* **Exercise aim**:
All entries below are to be reproduced exactly.

[Transcribed page contents]
******************************

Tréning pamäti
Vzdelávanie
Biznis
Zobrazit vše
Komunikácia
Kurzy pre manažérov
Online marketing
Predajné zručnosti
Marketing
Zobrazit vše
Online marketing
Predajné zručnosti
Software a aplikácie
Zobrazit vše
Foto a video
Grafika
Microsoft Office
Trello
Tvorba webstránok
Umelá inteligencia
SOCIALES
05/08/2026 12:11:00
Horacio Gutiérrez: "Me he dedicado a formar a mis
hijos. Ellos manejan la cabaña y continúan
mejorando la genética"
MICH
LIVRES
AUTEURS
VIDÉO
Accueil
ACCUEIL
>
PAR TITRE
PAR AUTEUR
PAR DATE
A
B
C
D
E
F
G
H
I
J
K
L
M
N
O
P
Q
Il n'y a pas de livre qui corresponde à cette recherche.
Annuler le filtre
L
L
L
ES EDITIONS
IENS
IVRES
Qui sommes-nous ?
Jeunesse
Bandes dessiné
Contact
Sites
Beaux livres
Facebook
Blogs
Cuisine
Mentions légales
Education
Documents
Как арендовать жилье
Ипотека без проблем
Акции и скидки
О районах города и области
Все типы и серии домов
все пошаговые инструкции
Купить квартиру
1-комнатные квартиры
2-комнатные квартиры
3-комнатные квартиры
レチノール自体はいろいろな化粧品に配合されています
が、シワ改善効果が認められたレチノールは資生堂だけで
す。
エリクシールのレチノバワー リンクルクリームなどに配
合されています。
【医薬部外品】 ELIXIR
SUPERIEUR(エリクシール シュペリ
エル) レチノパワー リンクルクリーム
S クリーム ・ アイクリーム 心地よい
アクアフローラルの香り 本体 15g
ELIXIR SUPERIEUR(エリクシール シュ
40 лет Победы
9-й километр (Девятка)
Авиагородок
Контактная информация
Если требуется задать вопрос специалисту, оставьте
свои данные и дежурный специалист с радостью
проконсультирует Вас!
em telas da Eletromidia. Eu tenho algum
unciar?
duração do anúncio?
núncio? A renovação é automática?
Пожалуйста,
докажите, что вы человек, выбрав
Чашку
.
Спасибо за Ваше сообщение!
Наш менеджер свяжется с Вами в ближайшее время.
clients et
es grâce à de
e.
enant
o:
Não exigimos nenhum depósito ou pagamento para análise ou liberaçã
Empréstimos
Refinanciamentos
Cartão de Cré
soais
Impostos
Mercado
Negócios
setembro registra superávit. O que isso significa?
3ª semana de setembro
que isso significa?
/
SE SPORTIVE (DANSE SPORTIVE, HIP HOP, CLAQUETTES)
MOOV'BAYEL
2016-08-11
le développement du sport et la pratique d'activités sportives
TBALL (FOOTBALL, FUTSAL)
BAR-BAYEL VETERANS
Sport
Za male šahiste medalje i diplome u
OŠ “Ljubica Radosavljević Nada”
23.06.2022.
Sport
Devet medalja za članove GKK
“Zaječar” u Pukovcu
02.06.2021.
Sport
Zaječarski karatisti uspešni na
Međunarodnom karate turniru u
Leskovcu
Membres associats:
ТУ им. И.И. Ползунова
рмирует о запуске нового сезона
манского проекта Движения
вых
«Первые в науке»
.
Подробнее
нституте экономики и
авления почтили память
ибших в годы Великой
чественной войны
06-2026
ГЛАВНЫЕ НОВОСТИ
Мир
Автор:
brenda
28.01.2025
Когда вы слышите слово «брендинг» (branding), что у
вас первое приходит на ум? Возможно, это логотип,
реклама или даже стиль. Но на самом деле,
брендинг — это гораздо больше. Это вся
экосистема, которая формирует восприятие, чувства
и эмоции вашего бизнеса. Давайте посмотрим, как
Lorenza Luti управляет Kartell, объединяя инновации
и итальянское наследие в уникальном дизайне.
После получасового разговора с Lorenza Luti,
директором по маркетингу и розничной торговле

******************************

* **Response**:
Tréning pamäti
Vzdelávanie
Biznis
Zobrazit vše
Komunikácia
Kurzy pre manažérov
Online marketing
Predajné zručnosti
Marketing
Zobrazit vše
Online marketing
Predajné zručnosti
Software a aplikácie
Zobrazit vše
Foto a video
Grafika
Microsoft Office
Trello
Tvorba webstránok
Umelá inteligencia
SOCIALES
05/08/2026 12:11:00
Horacio Gutiérrez: "Me he dedicado a formar a mis
hijos. Ellos manejan la cabaña y continúan
mejorando la genética"
MICH
LIVRES
AUTEURS
VIDÉO
Accueil
ACCUEIL
>
PAR TITRE
PAR AUTEUR
PAR DATE
A
B
C
D
E
F
G
H
I
J
K
L
M
N
O
P
Q
Il n'y a pas de livre qui corresponde à cette recherche.
Annuler le filtre
L
L
L
ES EDITIONS
IENS
IVRES
Qui sommes-nous ?
Jeunesse
Bandes dessiné
Contact
Sites
Beaux livres
Facebook
Blogs
Cuisine
Mentions légales
Education
Documents
Как арендовать жилье
Ипотека без проблем
Акции и скидки
О районах города и области
Все типы и серии домов
все пошаговые инструкции
Купить квартиру
1-комнатные квартиры
2-комнатные квартиры
3-комнатные квартиры
レチノール自体はいろいろな化粧品に配合されています
が、シワ改善効果が認められたレチノールは資生堂だけで
す。
エリクシールのレチノバワー リンクルクリームなどに配
合されています。
【医薬部外品】 ELIXIR
SUPERIEUR(エリクシール シュペリ
エル) レチノパワー リンクルクリーム
S クリーム ・ アイクリーム 心地よい
アクアフローラルの香り 本体 15g
ELIXIR SUPERIEUR(エリクシール シュ
40 лет Победы
9-й километр (Девятка)
Авиагородок
Контактная информация
Если требуется задать вопрос специалисту, оставьте
свои данные и дежурный специалист с радостью
проконсультирует Вас!
em telas da Eletromidia. Eu tenho algum
unciar?
duração do anúncio?
núncio? A renovação é automática?
Пожалуйста,
докажите, что вы человек, выбрав
Чашку
.
Спасибо за Ваше сообщение!
Наш менеджер свяжется с Вами в ближайшее время.
clients et
es grâce à de
e.
enant
o:
Não exigimos nenhum depósito ou pagamento para análise ou liberaçã
Empréstimos
Refinanciamentos
Cartão de Cré
soais
Impostos
Mercado
Negócios
setembro registra superávit. O que isso significa?
3ª semana de setembro
que isso significa?
/
SE SPORTIVE (DANSE SPORTIVE, HIP HOP, CLAQUETTES)
MOOV'BAYEL
2016-08-11
le développement du sport et la pratique d'activités sportives
TBALL (FOOTBALL, FUTSAL)
BAR-BAYEL VETERANS
Sport
Za male šahiste medalje i diplome u
OŠ “Ljubica Radosavljević Nada”
23.06.2022.
Sport
Devet medalja za članove GKK
“Zaječar” u Pukovcu
02.06.2021.
Sport
Zaječarski karatisti uspešni na
Međunarodnom karate turniru u
Leskovcu
Membres associats:
ТУ им. И.И. Ползунова
рмирует о запуске нового сезона
манского проекта Движения
вых
«Первые в науке»
.
Подробнее
нституте экономики и
авления почтили память
ибших в годы Великой
чественной войны
06-2026
ГЛАВНЫЕ НОВОСТИ
Мир
Автор:
brenda
28.01.2025
Когда вы слышите слово «брендинг» (branding), что у
вас первое приходит на ум? Возможно, это логотип,
реклама или даже стиль. Но на самом деле,
брендинг — это гораздо больше. Это вся
экосистема, которая формирует восприятие, чувства
и эмоции вашего бизнеса. Давайте посмотрим, как
Lorenza Luti управляет Kartell, объединяя инновации
и итальянское наследие в уникальном дизайне.
После получасового разговора с Lorenza Luti,
директором по маркетингу и розничной торговле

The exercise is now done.